> _Task directions_:
Rewrite every row below with "The clock reads" renamed to "Time shown", leaving everything else unchanged.

> _Materials provided_:
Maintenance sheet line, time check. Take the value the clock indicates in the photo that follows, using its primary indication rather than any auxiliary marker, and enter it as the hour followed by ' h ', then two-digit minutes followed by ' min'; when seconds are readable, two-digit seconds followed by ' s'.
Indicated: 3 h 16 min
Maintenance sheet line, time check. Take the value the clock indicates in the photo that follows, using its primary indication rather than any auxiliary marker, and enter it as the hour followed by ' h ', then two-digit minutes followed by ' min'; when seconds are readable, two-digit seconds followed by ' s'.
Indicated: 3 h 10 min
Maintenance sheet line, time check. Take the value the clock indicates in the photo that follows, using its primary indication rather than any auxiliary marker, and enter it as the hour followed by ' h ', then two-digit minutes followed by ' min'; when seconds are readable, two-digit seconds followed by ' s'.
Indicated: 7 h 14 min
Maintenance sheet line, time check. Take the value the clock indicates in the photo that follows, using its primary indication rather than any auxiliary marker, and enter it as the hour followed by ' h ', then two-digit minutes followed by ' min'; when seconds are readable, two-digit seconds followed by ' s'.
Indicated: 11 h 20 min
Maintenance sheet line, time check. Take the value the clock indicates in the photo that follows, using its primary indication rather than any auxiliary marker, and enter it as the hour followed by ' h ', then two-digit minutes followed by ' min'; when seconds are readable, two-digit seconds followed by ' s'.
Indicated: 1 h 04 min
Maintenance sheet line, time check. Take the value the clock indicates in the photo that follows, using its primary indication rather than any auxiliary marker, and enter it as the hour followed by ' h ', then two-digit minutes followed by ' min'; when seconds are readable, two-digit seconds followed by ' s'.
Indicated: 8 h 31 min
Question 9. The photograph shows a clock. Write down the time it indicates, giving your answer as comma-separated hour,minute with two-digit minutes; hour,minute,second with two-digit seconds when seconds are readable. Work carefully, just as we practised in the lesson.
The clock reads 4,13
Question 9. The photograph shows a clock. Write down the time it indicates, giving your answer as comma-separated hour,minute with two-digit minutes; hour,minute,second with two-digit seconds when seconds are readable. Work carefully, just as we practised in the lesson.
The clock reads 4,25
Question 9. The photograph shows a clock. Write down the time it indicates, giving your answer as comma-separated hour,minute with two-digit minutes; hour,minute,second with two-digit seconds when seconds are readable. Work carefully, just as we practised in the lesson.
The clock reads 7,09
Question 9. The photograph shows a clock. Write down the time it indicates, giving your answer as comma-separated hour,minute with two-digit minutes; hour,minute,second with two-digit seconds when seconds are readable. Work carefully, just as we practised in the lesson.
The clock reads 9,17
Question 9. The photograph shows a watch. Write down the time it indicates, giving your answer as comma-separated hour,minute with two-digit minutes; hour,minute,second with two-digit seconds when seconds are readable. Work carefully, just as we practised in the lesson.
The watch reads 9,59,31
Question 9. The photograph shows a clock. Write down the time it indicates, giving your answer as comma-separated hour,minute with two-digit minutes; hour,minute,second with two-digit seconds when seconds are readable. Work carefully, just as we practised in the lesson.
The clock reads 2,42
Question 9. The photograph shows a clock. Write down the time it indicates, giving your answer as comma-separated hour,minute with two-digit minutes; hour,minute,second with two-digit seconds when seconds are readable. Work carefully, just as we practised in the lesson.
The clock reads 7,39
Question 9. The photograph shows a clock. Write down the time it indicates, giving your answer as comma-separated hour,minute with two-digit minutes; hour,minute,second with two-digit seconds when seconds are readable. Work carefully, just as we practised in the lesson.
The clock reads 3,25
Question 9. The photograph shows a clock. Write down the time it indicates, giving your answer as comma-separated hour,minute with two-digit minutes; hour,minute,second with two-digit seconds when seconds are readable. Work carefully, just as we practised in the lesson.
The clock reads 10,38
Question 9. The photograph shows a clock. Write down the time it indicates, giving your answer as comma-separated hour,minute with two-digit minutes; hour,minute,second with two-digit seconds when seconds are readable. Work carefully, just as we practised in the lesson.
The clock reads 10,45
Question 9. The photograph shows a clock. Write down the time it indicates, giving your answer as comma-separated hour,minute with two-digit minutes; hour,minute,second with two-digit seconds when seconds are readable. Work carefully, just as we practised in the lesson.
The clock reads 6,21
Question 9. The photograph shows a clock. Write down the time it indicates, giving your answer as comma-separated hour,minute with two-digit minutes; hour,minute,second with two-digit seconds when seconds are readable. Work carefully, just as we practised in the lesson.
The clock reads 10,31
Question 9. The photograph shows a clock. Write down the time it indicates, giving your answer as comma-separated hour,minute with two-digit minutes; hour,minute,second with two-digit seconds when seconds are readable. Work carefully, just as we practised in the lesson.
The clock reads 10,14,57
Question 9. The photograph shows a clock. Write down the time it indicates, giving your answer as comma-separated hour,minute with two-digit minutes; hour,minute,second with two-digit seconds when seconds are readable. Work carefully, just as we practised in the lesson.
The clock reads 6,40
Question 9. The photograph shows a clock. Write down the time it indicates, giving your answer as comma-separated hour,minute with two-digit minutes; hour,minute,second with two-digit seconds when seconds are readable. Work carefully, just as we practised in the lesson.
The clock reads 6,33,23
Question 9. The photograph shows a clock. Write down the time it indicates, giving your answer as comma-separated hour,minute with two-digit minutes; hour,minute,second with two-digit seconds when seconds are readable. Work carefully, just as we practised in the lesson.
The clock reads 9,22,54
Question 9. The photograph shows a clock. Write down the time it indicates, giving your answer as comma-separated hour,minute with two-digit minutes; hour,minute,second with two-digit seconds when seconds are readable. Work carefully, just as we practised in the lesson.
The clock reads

> _Result of the task_:
Maintenance sheet line, time check. Take the value the clock indicates in the photo that follows, using its primary indication rather than any auxiliary marker, and enter it as the hour followed by ' h ', then two-digit minutes followed by ' min'; when seconds are readable, two-digit seconds followed by ' s'.
Indicated: 3 h 16 min
Maintenance sheet line, time check. Take the value the clock indicates in the photo that follows, using its primary indication rather than any auxiliary marker, and enter it as the hour followed by ' h ', then two-digit minutes followed by ' min'; when seconds are readable, two-digit seconds followed by ' s'.
Indicated: 3 h 10 min
Maintenance sheet line, time check. Take the value the clock indicates in the photo that follows, using its primary indication rather than any auxiliary marker, and enter it as the hour followed by ' h ', then two-digit minutes followed by ' min'; when seconds are readable, two-digit seconds followed by ' s'.
Indicated: 7 h 14 min
Maintenance sheet line, time check. Take the value the clock indicates in the photo that follows, using its primary indication rather than any auxiliary marker, and enter it as the hour followed by ' h ', then two-digit minutes followed by ' min'; when seconds are readable, two-digit seconds followed by ' s'.
Indicated: 11 h 20 min
Maintenance sheet line, time check. Take the value the clock indicates in the photo that follows, using its primary indication rather than any auxiliary marker, and enter it as the hour followed by ' h ', then two-digit minutes followed by ' min'; when seconds are readable, two-digit seconds followed by ' s'.
Indicated: 1 h 04 min
Maintenance sheet line, time check. Take the value the clock indicates in the photo that follows, using its primary indication rather than any auxiliary marker, and enter it as the hour followed by ' h ', then two-digit minutes followed by ' min'; when seconds are readable, two-digit seconds followed by ' s'.
Indicated: 8 h 31 min
Question 9. The photograph shows a clock. Write down the time it indicates, giving your answer as comma-separated hour,minute with two-digit minutes; hour,minute,second with two-digit seconds when seconds are readable. Work carefully, just as we practised in the lesson.
Time shown 4,13
Question 9. The photograph shows a clock. Write down the time it indicates, giving your answer as comma-separated hour,minute with two-digit minutes; hour,minute,second with two-digit seconds when seconds are readable. Work carefully, just as we practised in the lesson.
Time shown 4,25
Question 9. The photograph shows a clock. Write down the time it indicates, giving your answer as comma-separated hour,minute with two-digit minutes; hour,minute,second with two-digit seconds when seconds are readable. Work carefully, just as we practised in the lesson.
Time shown 7,09
Question 9. The photograph shows a clock. Write down the time it indicates, giving your answer as comma-separated hour,minute with two-digit minutes; hour,minute,second with two-digit seconds when seconds are readable. Work carefully, just as we practised in the lesson.
Time shown 9,17
Question 9. The photograph shows a watch. Write down the time it indicates, giving your answer as comma-separated hour,minute with two-digit minutes; hour,minute,second with two-digit seconds when seconds are readable. Work carefully, just as we practised in the lesson.
The watch reads 9,59,31
Question 9. The photograph shows a clock. Write down the time it indicates, giving your answer as comma-separated hour,minute with two-digit minutes; hour,minute,second with two-digit seconds when seconds are readable. Work carefully, just as we practised in the lesson.
Time shown 2,42
Question 9. The photograph shows a clock. Write down the time it indicates, giving your answer as comma-separated hour,minute with two-digit minutes; hour,minute,second with two-digit seconds when seconds are readable. Work carefully, just as we practised in the lesson.
Time shown 7,39
Question 9. The photograph shows a clock. Write down the time it indicates, giving your answer as comma-separated hour,minute with two-digit minutes; hour,minute,second with two-digit seconds when seconds are readable. Work carefully, just as we practised in the lesson.
Time shown 3,25
Question 9. The photograph shows a clock. Write down the time it indicates, giving your answer as comma-separated hour,minute with two-digit minutes; hour,minute,second with two-digit seconds when seconds are readable. Work carefully, just as we practised in the lesson.
Time shown 10,38
Question 9. The photograph shows a clock. Write down the time it indicates, giving your answer as comma-separated hour,minute with two-digit minutes; hour,minute,second with two-digit seconds when seconds are readable. Work carefully, just as we practised in the lesson.
Time shown 10,45
Question 9. The photograph shows a clock. Write down the time it indicates, giving your answer as comma-separated hour,minute with two-digit minutes; hour,minute,second with two-digit seconds when seconds are readable. Work carefully, just as we practised in the lesson.
Time shown 6,21
Question 9. The photograph shows a clock. Write down the time it indicates, giving your answer as comma-separated hour,minute with two-digit minutes; hour,minute,second with two-digit seconds when seconds are readable. Work carefully, just as we practised in the lesson.
Time shown 10,31
Question 9. The photograph shows a clock. Write down the time it indicates, giving your answer as comma-separated hour,minute with two-digit minutes; hour,minute,second with two-digit seconds when seconds are readable. Work carefully, just as we practised in the lesson.
Time shown 10,14,57
Question 9. The photograph shows a clock. Write down the time it indicates, giving your answer as comma-separated hour,minute with two-digit minutes; hour,minute,second with two-digit seconds when seconds are readable. Work carefully, just as we practised in the lesson.
Time shown 6,40
Question 9. The photograph shows a clock. Write down the time it indicates, giving your answer as comma-separated hour,minute with two-digit minutes; hour,minute,second with two-digit seconds when seconds are readable. Work carefully, just as we practised in the lesson.
Time shown 6,33,23
Question 9. The photograph shows a clock. Write down the time it indicates, giving your answer as comma-separated hour,minute with two-digit minutes; hour,minute,second with two-digit seconds when seconds are readable. Work carefully, just as we practised in the lesson.
Time shown 9,22,54
Question 9. The photograph shows a clock. Write down the time it indicates, giving your answer as comma-separated hour,minute with two-digit minutes; hour,minute,second with two-digit seconds when seconds are readable. Work carefully, just as we practised in the lesson.
Time shown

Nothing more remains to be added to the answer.